Getting Back On ART -- Helping Someone Find The Courage
Given what we know about the health consequences of stopping ART, the public health argument is strong for offering the resources to resume therapy quickly and without delay. This includes taking the time to make a personal connection, so that people can feel safe.
When it comes to why people fall out of care, “Every situation is so different,” says C.J. Tobe, Director of Community Health at DAP.
Poverty affects most DAP clients, but it affects PLWHA uniquely. They might cope with denial, depression, and suicidal ideation. Stigma is often made worse by rejection from loved ones, and drug and alcohol abuse are more likely to increase.
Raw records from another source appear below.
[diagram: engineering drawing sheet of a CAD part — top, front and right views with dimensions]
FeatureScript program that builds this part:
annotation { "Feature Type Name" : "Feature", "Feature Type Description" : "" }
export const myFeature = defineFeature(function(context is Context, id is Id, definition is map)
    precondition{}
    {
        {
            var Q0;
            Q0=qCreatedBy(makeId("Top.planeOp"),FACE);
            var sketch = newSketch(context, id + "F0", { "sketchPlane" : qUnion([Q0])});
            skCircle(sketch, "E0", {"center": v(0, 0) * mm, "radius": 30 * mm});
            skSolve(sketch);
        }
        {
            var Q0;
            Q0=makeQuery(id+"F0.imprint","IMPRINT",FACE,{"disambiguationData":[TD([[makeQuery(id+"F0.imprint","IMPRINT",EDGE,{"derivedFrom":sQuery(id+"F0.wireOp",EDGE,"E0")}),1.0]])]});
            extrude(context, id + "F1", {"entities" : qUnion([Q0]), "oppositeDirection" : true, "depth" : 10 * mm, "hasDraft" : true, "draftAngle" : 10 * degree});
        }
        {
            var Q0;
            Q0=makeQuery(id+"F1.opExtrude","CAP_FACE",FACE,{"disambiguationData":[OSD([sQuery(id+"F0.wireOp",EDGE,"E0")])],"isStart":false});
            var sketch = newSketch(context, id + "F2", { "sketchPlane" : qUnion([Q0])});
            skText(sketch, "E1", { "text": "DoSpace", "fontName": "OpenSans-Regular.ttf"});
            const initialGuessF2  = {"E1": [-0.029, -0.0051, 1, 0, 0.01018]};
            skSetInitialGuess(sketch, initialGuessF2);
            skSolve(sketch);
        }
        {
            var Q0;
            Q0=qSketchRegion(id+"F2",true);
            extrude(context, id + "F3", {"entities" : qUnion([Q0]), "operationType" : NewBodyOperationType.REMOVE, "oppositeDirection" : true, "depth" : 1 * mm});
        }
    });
But other factors may include housing insecurity, unemployment, lack of transportation, and fear of government due to immigration status. Being a recent transplant to the Palm Springs area from other parts of the U.S. also can also be a reason.
“People are also dying by not accessing all the things you need to make the medication keep working,” says Tobe. “There’s a lot that goes into getting that treatment, starting with walking through those doors.”
In addition to ART, DAP helps patients thrive with HIV with access to social services they are eligible for, ensuring they receive needed food, housing, transportation, and home health care support if they need it.
U=U Helping End The Epidemic
The more people who are on treatment and undetectable, the fewer new transmissions there will be. According to Prevention Access founder Bruce Richman,
“We need access to treatment and removing barriers, not just for the wellbeing of people living with HIV,” he says. “But also, to prevent new transmissions.”
About U=U & Prevention Access Campaign
Prevention Access Campaign is a health equity initiative to end the dual epidemics of HIV and HIV-related stigma by empowering people with and vulnerable to HIV with accurate and meaningful information about their social, sexual, and reproductive health. Find out more here.
Undetectable = Untransmittable (U=U) is a growing global community of HIV advocates, activists, researchers, and over 990 Community Partners from 102 countries uniting to clarify and disseminate the revolutionary but largely unknown fact that people living with HIV who are on treatment and have an undetectable viral load cannot sexually transmit HIV.
About UNAIDS 90-90-90
Removing barriers to ART is in support of UNAIDS 90-90-90, the global plan to end AIDS as a public health threat by 2030.
The goal is that globally,
90% of all people living with HIV will know their HIV status, and
90% of all people with diagnosed HIV infection will receive sustained antiretroviral therapy, and
90% of all people receiving antiretroviral therapy will have viral suppression.
According to its 2020 update, “The response could be set back further, by 10 years or more, if the COVID-19 pandemic results in severe disruptions to HIV services.”